▸ **Text provided**:
§ §

“Next time you find yourself ‘graceless under fire’ (or stressed under pressure), ask yourself if what you’re doing is necessary in the first place.”
Moms, you have the power to make your own rules. Not only do you have the power, but you have permission (my permission) to do what works best for you and your family!
Make decisions in favor of the greater good of happiness.
This past Saturday was the final straw.
Every Saturday for the last eight months my daughter has dance class. The season is coming to a close and recital time is fast approaching. This is our first time involved in dance.
It started when my five-year old daughter begged for dance lessons. One quick Groupon search for local dance studios and ‘viola’, we were registered. I say ‘we’ because it’s not only her commitment but mine too for time, prep, and transportation.
I never took dance as a child. Not one class.
The whole experience was new to me.
We got our leotards, tights, ballet and tap shoes, and a super cute dance tote to take to class.
My kids have been involved in other activities in the past. Most activities are time commitments that extend several weeks (i.e. baseball is about eight weeks). I had no idea and wasn’t prepared for the ‘dance commitment’ to include every Saturday (mid-morning) for the entire school year. We’re eight months deep and counting!
In the beginning my daughter was excited to go to class. But it didn’t take long before we discovered dance was not really ‘her thing’. She greets her teacher and peers with a smile, participates, and definitely has fun but the act of getting her there has grown tiresome.
What her dance peers do not see is the incessant struggle that takes place to get her dressed and out the door on time for class. Each and every Saturday I get complaints ‘I don’t want to go to dance’ followed by ‘the stink face’ as I break a sweat trying to stuff her tiny body into dance tights.
Have you ever tried putting tights on another human? It’s hard enough getting tights on yourself!
My daughter would be perfectly happy and in fact prefer staying home to play with her little sister and brother.
In the beginning, we attended every class. There were many times I drove to dance with a teary-eyed child who had just been yelled at for giving me a hard time getting ready and my blood boiling. All in the name of ‘getting to dance on time’.
Toward the end, we’ve been absent more and more.
Keeping Saturdays free for more than eight months is not easy, especially when you have other kids and a life to tend to!
We’ve been faced with tough choices over time.
‘Do we attend that birthday party or go to dance?’
‘Do we hit the beach or go to dance?’
‘Do we visit Grandma & Grandpa or go to dance?’
In a perfect world, you do both. Spoiler alert, there is no perfect world and it’s not always an option to do both.
Mother’s Day Weekend I was faced with such a dilemma. We could either go to dance or go to a farm festival out in Long Island wine country as a family. There is no ‘doing both’. You either drive ‘out East’ into wine country early or you simply do not go. If you try to go late, you will inevitably sit in aggravating traffic for hours on the only road that leads to the destination. I elected to skip dance and enjoy family time in the sun. It was a beautiful day. There is no doubt we made the right choice.
But what about dance?

§ §

Saved data entries

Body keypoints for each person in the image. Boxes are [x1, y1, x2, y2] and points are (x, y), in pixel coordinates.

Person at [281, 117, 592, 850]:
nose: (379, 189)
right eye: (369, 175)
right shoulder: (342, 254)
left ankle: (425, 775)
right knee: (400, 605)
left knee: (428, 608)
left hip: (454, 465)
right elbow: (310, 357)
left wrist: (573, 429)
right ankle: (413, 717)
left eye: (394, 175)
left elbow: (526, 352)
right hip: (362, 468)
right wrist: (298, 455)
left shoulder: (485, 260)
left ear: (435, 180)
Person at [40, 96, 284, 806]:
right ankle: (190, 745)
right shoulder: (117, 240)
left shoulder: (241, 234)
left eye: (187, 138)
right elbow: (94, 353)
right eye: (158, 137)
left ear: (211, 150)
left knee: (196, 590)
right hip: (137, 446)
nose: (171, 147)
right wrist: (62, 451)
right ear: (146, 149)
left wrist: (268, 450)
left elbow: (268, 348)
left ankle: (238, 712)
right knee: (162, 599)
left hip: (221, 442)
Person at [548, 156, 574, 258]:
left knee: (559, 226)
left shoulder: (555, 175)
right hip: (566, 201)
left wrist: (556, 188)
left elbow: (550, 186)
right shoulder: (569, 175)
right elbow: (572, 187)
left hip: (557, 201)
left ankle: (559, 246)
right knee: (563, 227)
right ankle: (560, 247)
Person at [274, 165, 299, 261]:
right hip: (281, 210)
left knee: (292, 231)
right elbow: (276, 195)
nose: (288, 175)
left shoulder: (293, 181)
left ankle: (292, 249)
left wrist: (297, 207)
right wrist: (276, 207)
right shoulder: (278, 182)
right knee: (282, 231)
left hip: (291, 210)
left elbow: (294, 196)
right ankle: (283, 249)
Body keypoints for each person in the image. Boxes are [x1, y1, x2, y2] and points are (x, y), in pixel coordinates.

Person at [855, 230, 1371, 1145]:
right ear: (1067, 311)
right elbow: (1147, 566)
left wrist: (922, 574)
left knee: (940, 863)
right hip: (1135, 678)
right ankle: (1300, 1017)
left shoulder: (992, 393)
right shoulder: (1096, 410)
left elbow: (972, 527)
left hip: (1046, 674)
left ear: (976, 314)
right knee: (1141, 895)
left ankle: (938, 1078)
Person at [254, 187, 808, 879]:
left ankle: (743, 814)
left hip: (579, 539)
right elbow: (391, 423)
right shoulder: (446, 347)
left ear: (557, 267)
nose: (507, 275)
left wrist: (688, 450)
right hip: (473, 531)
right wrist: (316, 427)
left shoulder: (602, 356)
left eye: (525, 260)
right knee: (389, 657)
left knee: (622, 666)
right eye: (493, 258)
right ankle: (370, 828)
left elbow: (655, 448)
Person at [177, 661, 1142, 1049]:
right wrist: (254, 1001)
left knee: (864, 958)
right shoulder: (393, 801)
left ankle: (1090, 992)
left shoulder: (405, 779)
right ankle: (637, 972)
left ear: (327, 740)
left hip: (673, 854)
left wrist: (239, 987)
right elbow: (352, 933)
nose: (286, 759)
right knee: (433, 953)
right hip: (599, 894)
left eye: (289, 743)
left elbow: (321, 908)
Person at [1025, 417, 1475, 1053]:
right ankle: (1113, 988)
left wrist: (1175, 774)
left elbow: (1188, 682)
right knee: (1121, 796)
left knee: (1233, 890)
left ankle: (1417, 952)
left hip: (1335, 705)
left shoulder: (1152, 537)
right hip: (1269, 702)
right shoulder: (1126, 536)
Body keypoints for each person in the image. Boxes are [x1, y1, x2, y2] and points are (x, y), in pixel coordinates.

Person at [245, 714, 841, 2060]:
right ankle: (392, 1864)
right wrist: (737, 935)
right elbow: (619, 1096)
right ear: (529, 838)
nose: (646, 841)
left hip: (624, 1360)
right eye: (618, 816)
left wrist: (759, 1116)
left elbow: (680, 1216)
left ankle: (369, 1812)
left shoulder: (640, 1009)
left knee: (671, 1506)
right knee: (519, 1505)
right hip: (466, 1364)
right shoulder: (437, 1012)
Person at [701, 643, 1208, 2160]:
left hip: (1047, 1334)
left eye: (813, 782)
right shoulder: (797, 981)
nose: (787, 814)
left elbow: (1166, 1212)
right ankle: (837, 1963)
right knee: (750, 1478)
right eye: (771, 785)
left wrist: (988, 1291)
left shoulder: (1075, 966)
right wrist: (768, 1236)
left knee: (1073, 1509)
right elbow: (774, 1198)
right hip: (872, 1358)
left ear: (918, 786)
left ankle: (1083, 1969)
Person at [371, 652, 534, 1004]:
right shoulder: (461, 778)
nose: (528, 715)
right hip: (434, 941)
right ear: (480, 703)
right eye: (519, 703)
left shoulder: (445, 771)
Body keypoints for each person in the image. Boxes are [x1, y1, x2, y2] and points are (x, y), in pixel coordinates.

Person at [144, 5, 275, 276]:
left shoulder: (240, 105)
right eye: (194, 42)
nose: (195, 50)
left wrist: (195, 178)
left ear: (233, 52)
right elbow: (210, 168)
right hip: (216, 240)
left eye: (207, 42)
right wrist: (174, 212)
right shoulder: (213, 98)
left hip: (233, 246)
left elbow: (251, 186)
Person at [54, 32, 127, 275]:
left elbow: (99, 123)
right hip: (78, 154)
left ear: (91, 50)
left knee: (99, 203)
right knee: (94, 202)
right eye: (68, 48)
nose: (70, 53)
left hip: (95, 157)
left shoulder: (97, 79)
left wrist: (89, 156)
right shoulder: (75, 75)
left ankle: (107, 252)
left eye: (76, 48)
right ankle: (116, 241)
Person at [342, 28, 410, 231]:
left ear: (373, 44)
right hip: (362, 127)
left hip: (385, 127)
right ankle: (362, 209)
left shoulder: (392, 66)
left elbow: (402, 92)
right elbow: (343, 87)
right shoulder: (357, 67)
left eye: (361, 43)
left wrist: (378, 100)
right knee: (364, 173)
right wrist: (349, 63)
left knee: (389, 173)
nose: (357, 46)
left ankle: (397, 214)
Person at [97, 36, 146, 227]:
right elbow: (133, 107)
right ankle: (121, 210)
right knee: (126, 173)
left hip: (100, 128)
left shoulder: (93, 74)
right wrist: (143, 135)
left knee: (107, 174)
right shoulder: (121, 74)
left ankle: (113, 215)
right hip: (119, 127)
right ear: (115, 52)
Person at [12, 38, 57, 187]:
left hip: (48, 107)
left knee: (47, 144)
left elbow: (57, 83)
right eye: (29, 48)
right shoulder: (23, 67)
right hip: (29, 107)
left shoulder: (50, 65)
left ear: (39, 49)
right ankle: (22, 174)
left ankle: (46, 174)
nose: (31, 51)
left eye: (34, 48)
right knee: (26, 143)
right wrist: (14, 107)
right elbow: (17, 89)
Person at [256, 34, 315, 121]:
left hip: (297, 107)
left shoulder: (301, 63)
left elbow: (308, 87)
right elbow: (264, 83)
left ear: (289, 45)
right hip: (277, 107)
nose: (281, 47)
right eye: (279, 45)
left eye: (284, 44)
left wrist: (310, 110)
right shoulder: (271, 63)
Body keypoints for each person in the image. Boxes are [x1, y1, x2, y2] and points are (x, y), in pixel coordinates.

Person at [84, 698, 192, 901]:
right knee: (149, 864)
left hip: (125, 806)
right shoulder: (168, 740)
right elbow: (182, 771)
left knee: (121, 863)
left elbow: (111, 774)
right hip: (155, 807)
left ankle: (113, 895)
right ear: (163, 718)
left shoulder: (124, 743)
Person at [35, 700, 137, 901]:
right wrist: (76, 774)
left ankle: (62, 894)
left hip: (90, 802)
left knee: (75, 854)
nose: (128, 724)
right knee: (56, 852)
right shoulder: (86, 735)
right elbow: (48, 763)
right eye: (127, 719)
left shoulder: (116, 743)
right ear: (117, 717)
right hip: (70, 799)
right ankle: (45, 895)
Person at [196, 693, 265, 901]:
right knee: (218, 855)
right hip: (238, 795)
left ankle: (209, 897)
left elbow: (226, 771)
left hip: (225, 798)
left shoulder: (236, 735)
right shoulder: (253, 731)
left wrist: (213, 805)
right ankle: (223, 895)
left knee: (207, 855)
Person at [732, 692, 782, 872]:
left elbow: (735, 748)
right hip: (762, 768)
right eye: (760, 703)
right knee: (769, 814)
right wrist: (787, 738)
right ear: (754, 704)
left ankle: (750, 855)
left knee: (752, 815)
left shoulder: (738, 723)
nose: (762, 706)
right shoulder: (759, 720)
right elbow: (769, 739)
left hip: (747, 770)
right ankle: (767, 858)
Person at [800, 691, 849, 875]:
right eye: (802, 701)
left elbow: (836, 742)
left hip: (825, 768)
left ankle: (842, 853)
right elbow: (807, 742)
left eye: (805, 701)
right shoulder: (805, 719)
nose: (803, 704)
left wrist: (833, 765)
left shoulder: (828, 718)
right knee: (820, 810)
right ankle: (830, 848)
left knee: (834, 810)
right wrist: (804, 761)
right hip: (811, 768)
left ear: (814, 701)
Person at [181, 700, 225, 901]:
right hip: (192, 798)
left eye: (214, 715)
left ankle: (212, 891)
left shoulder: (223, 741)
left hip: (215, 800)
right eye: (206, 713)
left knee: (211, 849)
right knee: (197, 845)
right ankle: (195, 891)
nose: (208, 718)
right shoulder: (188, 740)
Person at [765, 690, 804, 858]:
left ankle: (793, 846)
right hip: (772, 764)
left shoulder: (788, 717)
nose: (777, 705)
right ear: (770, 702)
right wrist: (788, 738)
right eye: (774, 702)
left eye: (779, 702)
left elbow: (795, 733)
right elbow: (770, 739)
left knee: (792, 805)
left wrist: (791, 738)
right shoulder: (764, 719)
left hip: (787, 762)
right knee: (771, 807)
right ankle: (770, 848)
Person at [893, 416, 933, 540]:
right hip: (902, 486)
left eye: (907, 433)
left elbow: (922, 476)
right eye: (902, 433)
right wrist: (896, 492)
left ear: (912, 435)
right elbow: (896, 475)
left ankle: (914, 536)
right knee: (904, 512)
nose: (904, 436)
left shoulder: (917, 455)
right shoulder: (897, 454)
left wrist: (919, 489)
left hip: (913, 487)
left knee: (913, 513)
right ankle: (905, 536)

§ §

▸ **Required work**:
**a)** In the post about dance class, rewrite the paragraph that begins "My kids have been involved in other activities" as a short bulleted list that keeps its main facts.
**b)** According to the dance class post, why wasn't it possible to attend dance and also go to the farm festival in Long Island wine country on Mother's Day Weekend?

▸ **Outputs for the tasks**:
**a)**
- The kids have done other activities before.
- Most activities last several weeks; baseball, for example, runs about eight weeks.
- The dance commitment turned out to be every Saturday mid-morning for the whole school year, which came as a surprise.
- The family is eight months in and still going.

**b)** Getting to the festival meant driving "out East" into wine country early or not going at all. Leaving late would mean sitting in traffic for hours on the only road to the destination, so doing both was not an option.